* [EXERCISE REQUIREMENTS]: The answer must be the full listing, word for word, with no pictures in it.

* [DATA PROVIDED]:
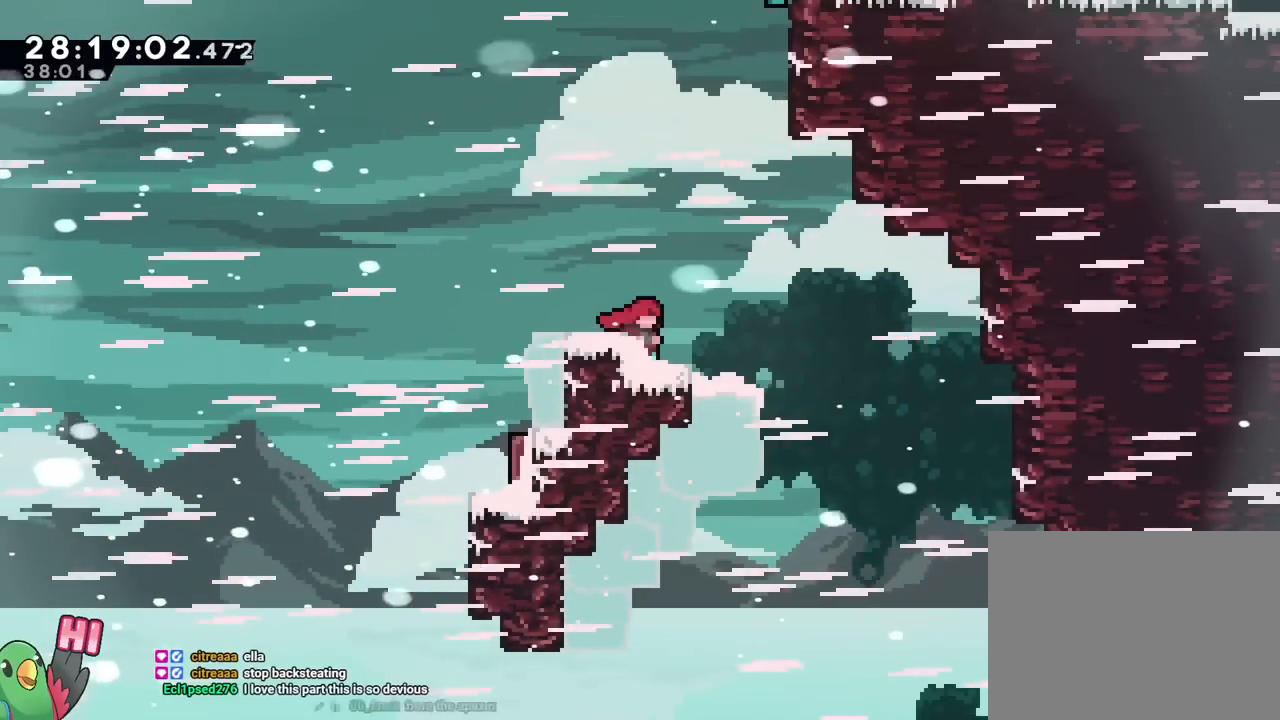
{"buttons": [], "left_stick": "center", "right_stick": "center", "events": []}
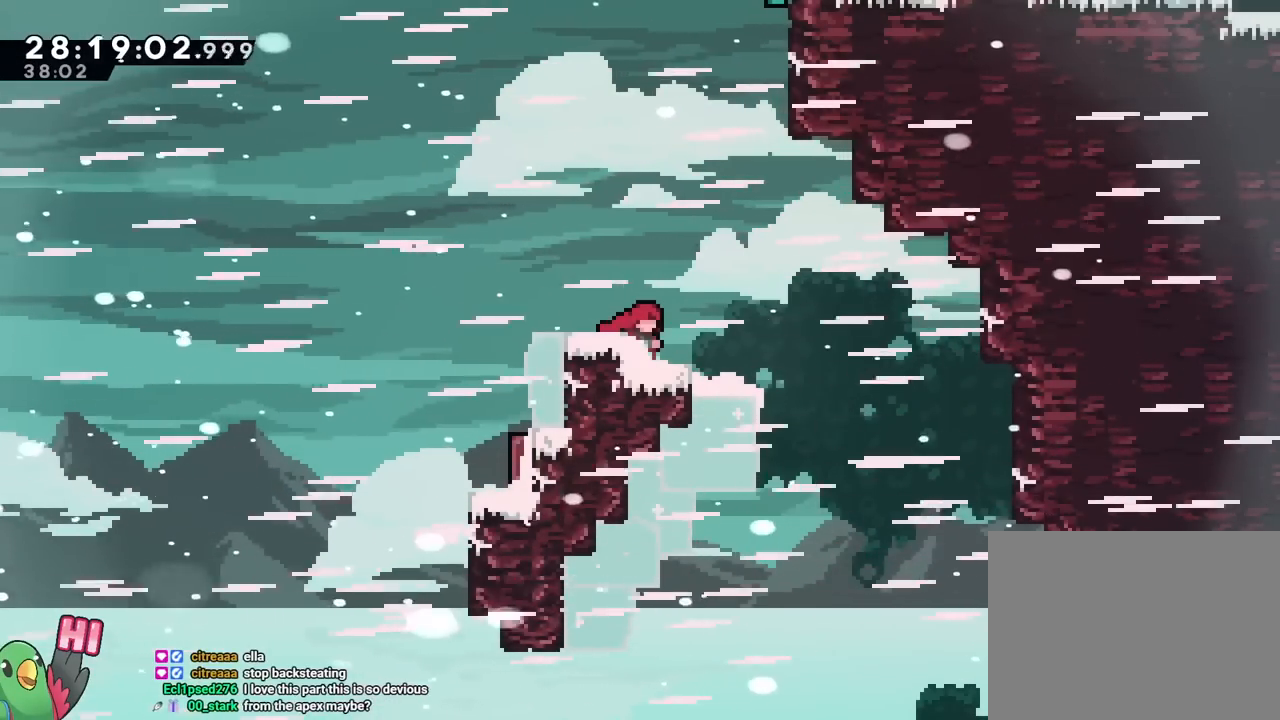
{"buttons": [], "left_stick": "center", "right_stick": "center", "events": []}
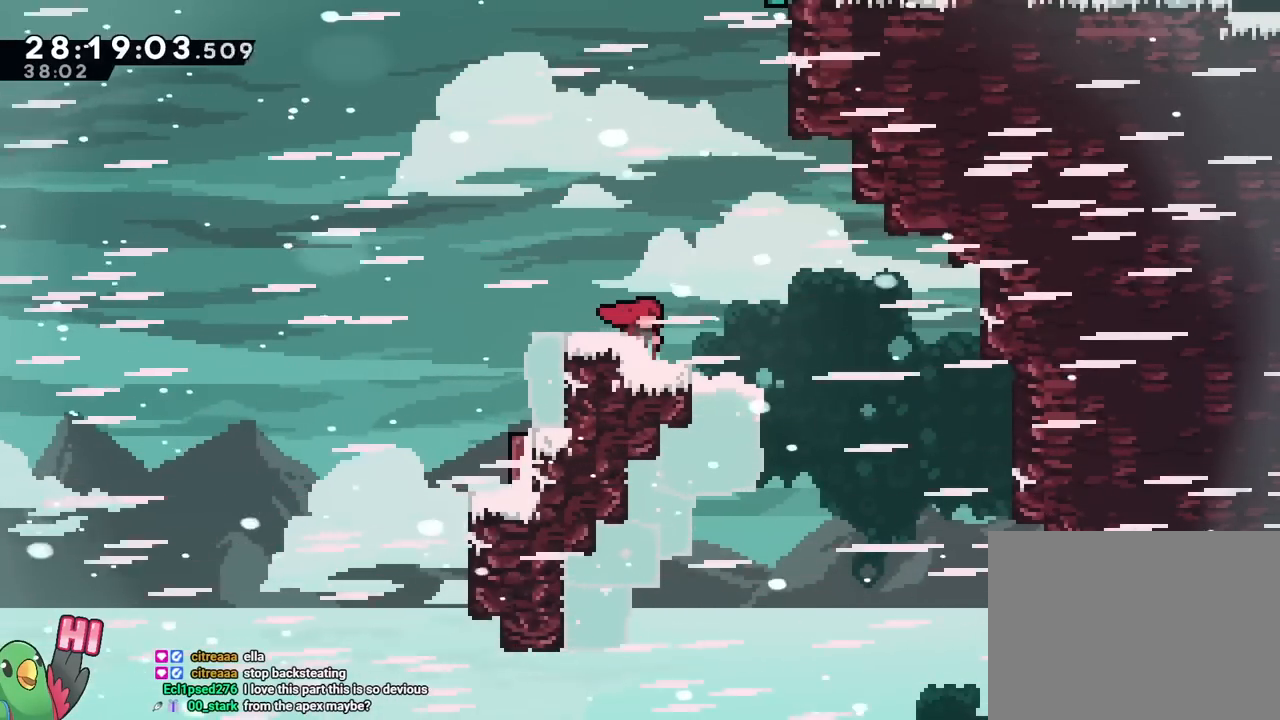
{"buttons": ["B"], "left_stick": "right", "right_stick": "center", "events": [[484, "B", "down"], [484, "left_stick", "right"]]}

* [ANSWER SECTION]:
{"buttons": [], "left_stick": "center", "right_stick": "center", "events": []}
{"buttons": [], "left_stick": "center", "right_stick": "center", "events": []}
{"buttons": ["B"], "left_stick": "right", "right_stick": "center", "events": [[484, "B", "down"], [484, "left_stick", "right"]]}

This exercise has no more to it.